Tiny little events like this happen throughout adolescence and cause you to question how much you truly care about acceptance. I saw the way certain friends would get attention from guys and I wished I had their confidence. Gaining that confidence always came down to one singular action: getting rid of my glasses. My friends didn’t wear glasses and neither did the starlets I idolized on the big screen.
Hollywood has a fraught relationship with eyeglass wearers. For proof of their views, watch any makeover scene ever. For example, the entire plot of 1999’s She’s All That hinges on Rachel Leigh Cook being “secretly” hot—except no one would ever know behind that pair of glasses. In the Princess Diaries, Anne Hathaway’s character goes through an epic makeover to make her royalty-worthy. In her makeover montage her eyebrows are plucked out, her hair tamed, and her glasses are broken. Literally the stylist takes them in his hands and breaks them in two without asking permission. Uncool. Of course, those characters are just as gorgeous with specs ad without them. But when you’re a young glasses wearer, those kind of messages don’t go unnoticed.
I bought into all this nonsense. The summer before starting high school I finally got my wish to rid myself of glasses. I forced myself to learn to wear contact lenses. I stuck my fingers in my eyeballs over and over and over again until the lenses stuck. On one notable occasion I lost one of my contacts before the first bell rang and struggled through the most excruciating typing class of my life. But I was determined to “pass” as a sighted person in the hopes that some boy would be like, “Your face. It’s so unobstructed. Prom? Yes?”
Wearing glasses doesn’t make you any less gorgeous, no matter what you see in the movies. I wore contacts exclusively from the ages of 14-27. During that time I developed a personality and honed my sense of humor. I used that to stand out from the crowd and make my mark. In college I met cool girls who rocked glasses and embraced them as another part of what made them special. They didn’t hide that part of themselves, they made it known. Acceptance is what makes a person beautiful.

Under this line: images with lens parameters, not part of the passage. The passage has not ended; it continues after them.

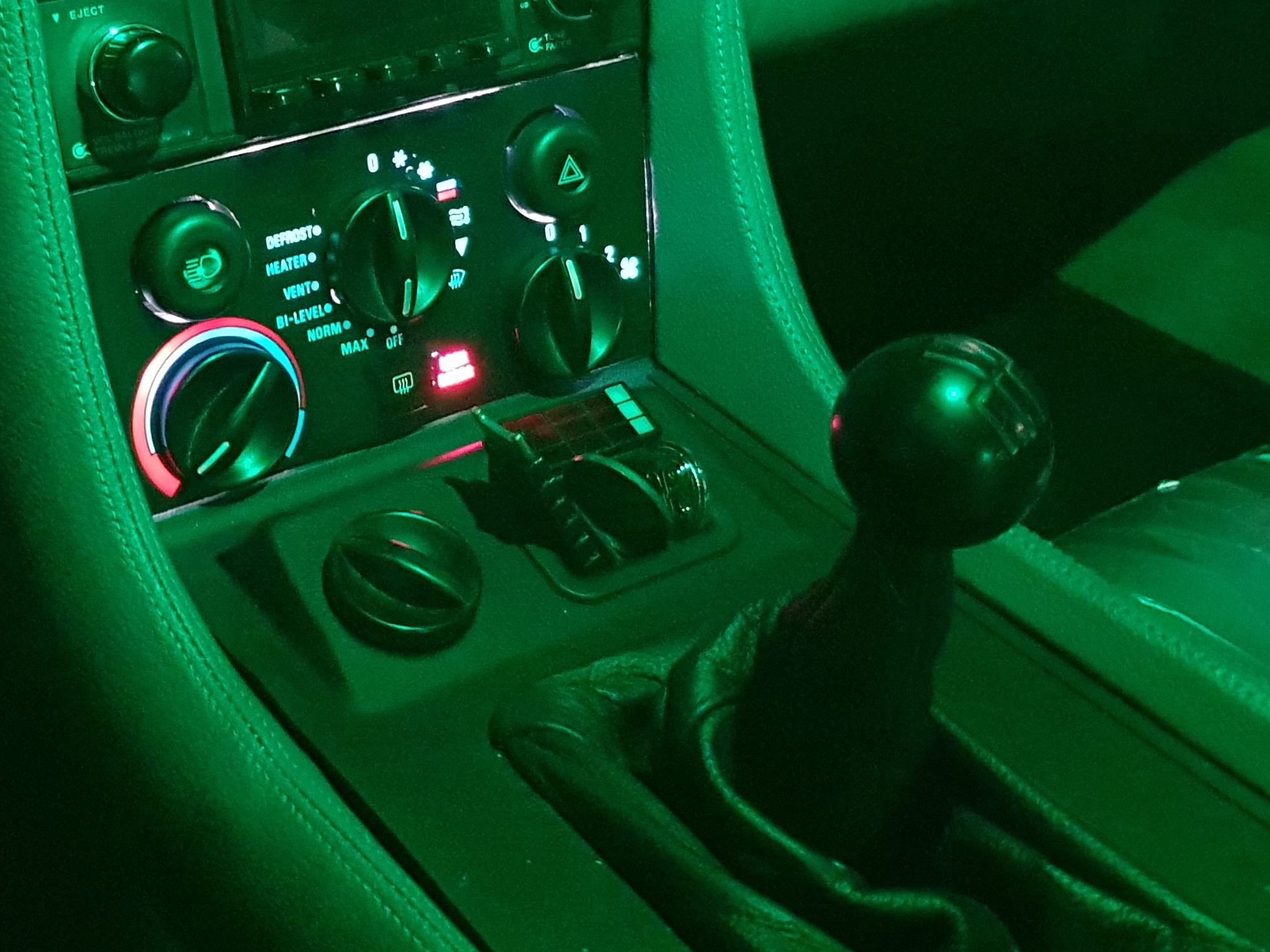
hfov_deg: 35.7
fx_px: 1944
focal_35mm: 53
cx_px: 397
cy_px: 226
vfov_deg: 27.1
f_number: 1.7
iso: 1250
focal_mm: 4.2
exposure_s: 1/9
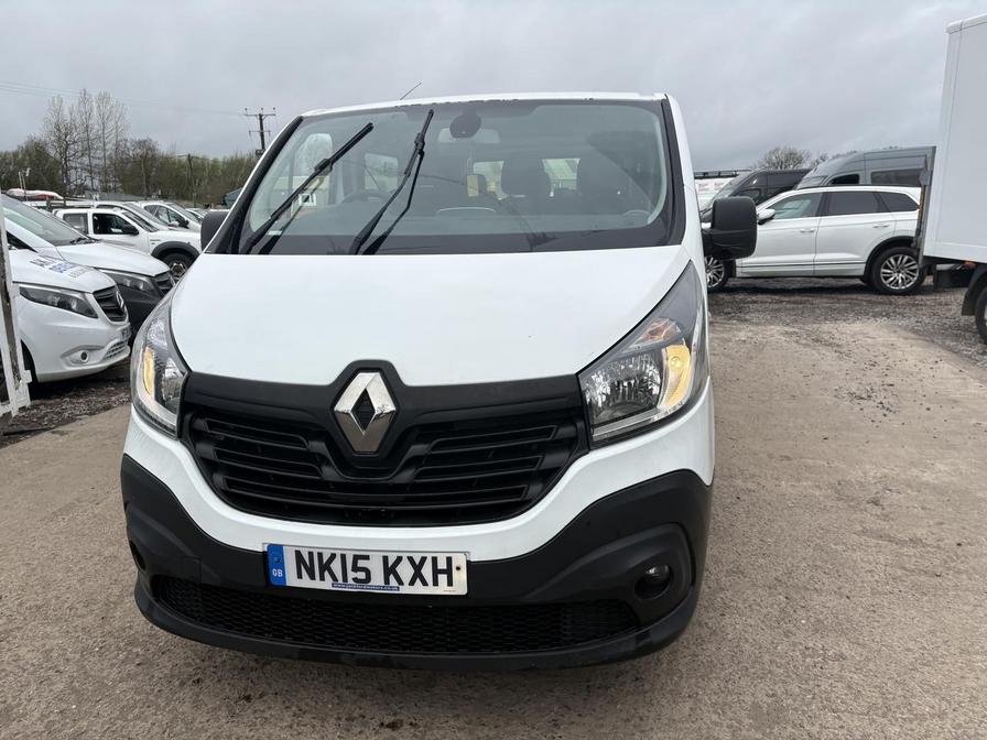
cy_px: 370
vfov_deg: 53.1
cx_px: 494
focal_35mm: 26
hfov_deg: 67.3
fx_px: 741
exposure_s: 1/1848
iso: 50
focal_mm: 5.96
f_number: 1.6
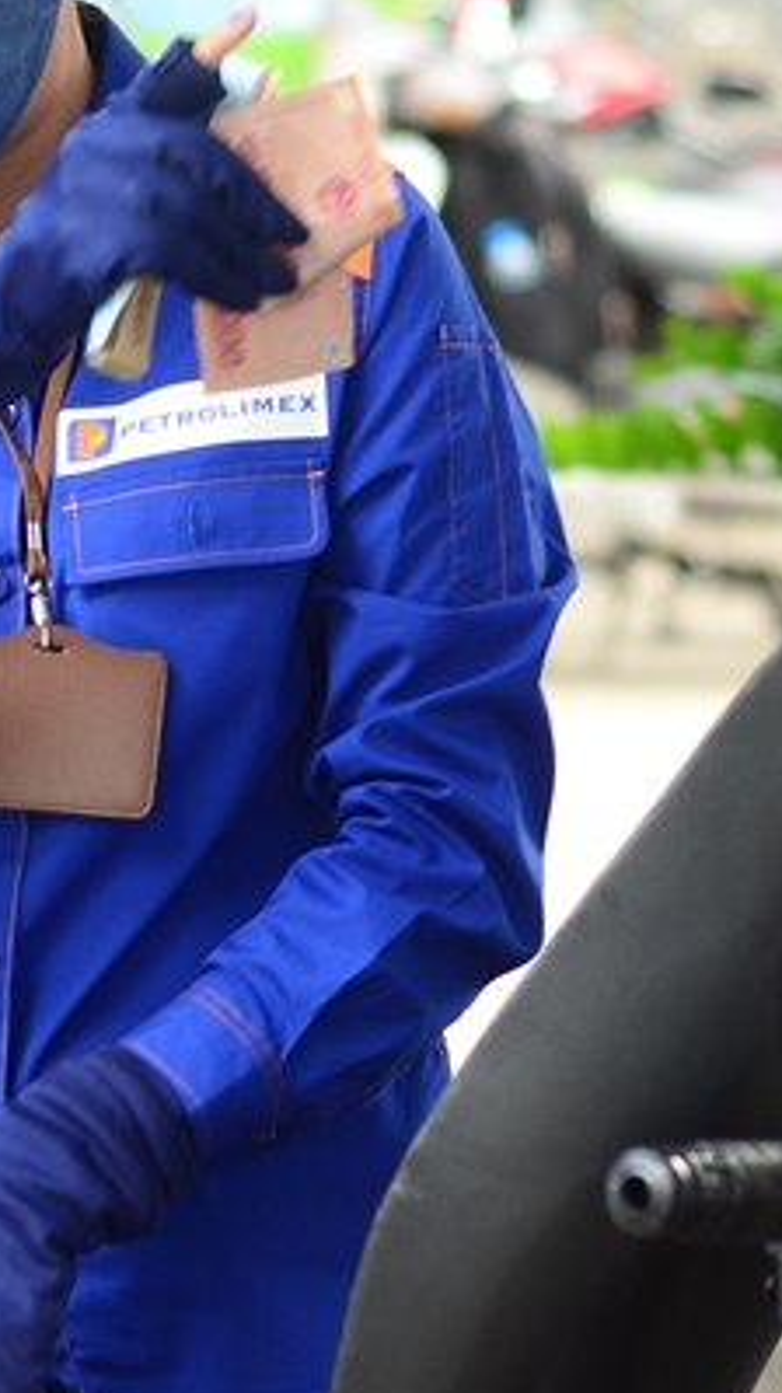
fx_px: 8417
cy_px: 524
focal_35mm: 228
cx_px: 42
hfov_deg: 5.3
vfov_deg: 9.5
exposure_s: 1/160
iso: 160
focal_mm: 50
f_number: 2.2
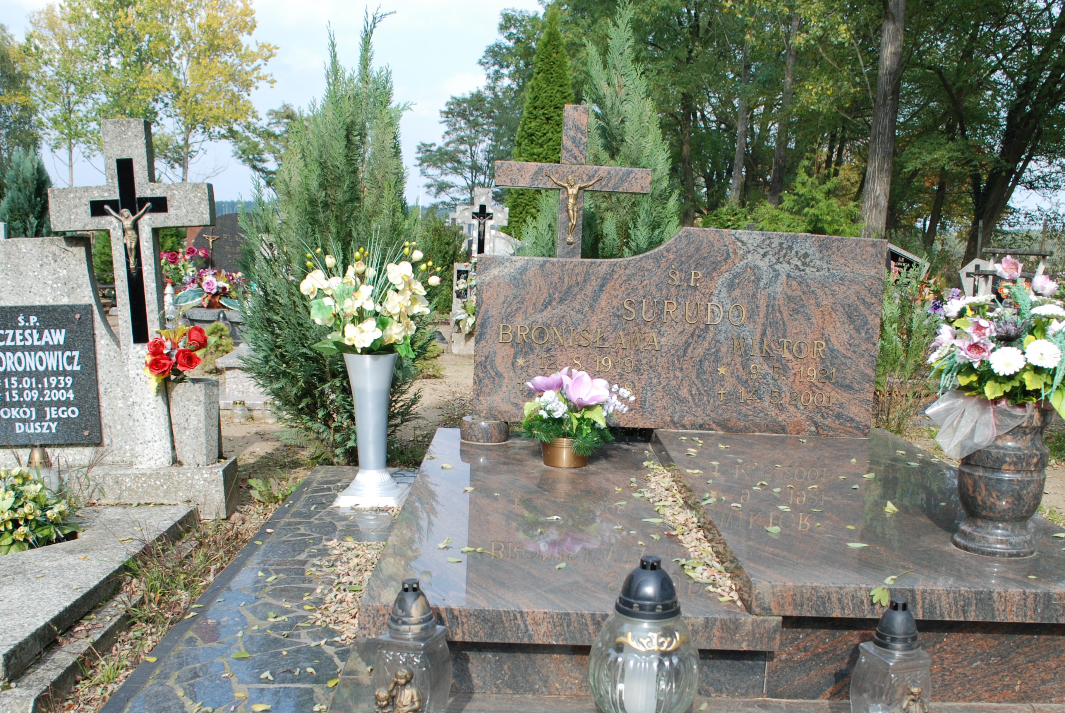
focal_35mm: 38
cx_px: 573
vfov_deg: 34.9
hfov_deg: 50.6
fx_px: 1126
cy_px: 463
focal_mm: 18
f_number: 6.3
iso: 100
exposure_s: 1/160
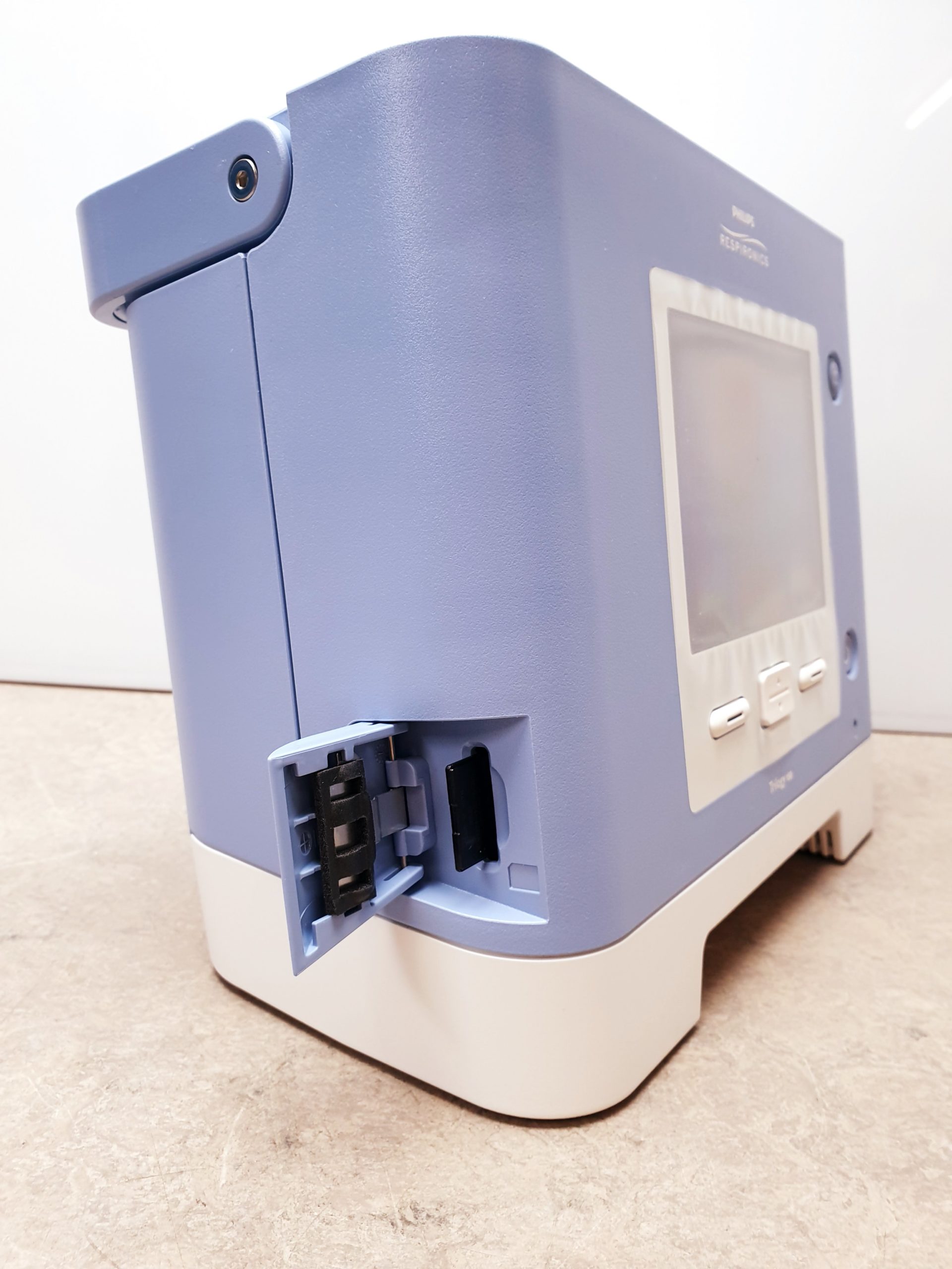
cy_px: 634
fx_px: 953
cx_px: 476
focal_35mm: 26
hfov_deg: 53.1
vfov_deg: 67.3
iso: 125
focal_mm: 4.3
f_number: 2.4
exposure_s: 1/50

Last year I found a pair of glasses I really liked, these retro, leopard, cat-eye frames that fit my personality well. I wear them almost every day now. I like people to know I wear glasses because it has shaped who I am. I’ve spent too many years fixated on adhering to a narrow scope of beauty and I’m over it. That’s what I would tell little Olive Hoover before she takes the pageant stage. Your glasses? They’re rad, and so are you. Trust me.